Долгоруков весело захохотал.
– Не более того? – заметил Болконский.
– Но всё таки Билибин нашел серьезный титул адреса. И остроумный и умный человек.
– Как же?
– Главе французского правительства, au chef du gouverienement francais, – серьезно и с удовольствием сказал князь Долгоруков. – Не правда ли, что хорошо?
– Хорошо, но очень не понравится ему, – заметил Болконский.
– О, и очень! Мой брат знает его: он не раз обедал у него, у теперешнего императора, в Париже и говорил мне, что он не видал более утонченного и хитрого дипломата: знаете, соединение французской ловкости и итальянского актерства? Вы знаете его анекдоты с графом Марковым? Только один граф Марков умел с ним обращаться. Вы знаете историю платка? Это прелесть!
И словоохотливый Долгоруков, обращаясь то к Борису, то к князю Андрею, рассказал, как Бонапарт, желая испытать Маркова, нашего посланника, нарочно уронил перед ним платок и остановился, глядя на него, ожидая, вероятно, услуги от Маркова и как, Марков тотчас же уронил рядом свой платок и поднял свой, не поднимая платка Бонапарта.
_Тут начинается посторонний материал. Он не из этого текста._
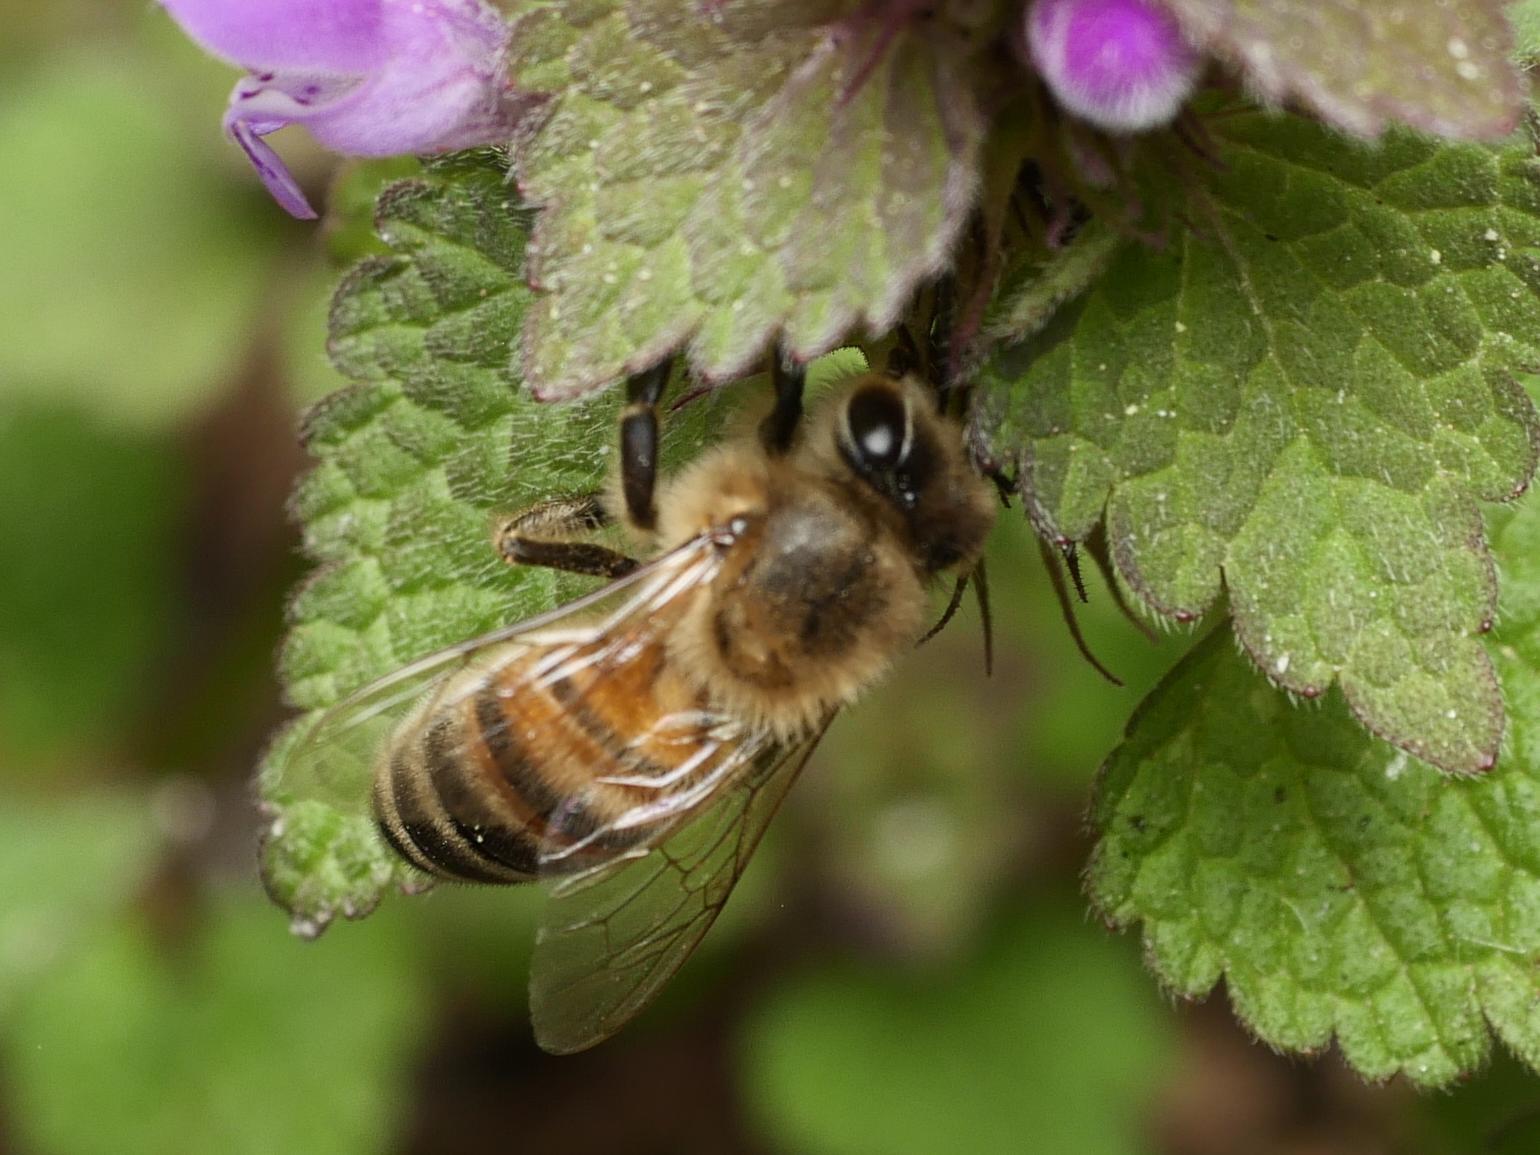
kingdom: Animalia
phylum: Arthropoda
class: Insecta
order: Hymenoptera
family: Apidae
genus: Apis
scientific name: Apis mellifera
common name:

– Charmant, [Очаровательно,] – сказал Болконский, – но вот что, князь, я пришел к вам просителем за этого молодого человека. Видите ли что?…
Но князь Андрей не успел докончить, как в комнату вошел адъютант, который звал князя Долгорукова к императору.
– Ах, какая досада! – сказал Долгоруков, поспешно вставая и пожимая руки князя Андрея и Бориса. – Вы знаете, я очень рад сделать всё, что от меня зависит, и для вас и для этого милого молодого человека. – Он еще раз пожал руку Бориса с выражением добродушного, искреннего и оживленного легкомыслия. – Но вы видите… до другого раза!
Бориса волновала мысль о той близости к высшей власти, в которой он в эту минуту чувствовал себя. Он сознавал себя здесь в соприкосновении с теми пружинами, которые руководили всеми теми громадными движениями масс, которых он в своем полку чувствовал себя маленькою, покорною и ничтожной» частью. Они вышли в коридор вслед за князем Долгоруковым и встретили выходившего (из той двери комнаты государя, в которую вошел Долгоруков) невысокого человека в штатском платье, с умным лицом и резкой чертой выставленной вперед челюсти, которая, не портя его, придавала ему особенную живость и изворотливость выражения. Этот невысокий человек кивнул, как своему, Долгорукому и пристально холодным взглядом стал вглядываться в князя Андрея, идя прямо на него и видимо, ожидая, чтобы князь Андрей поклонился ему или дал дорогу. Князь Андрей не сделал ни того, ни другого; в лице его выразилась злоба, и молодой человек, отвернувшись, прошел стороной коридора.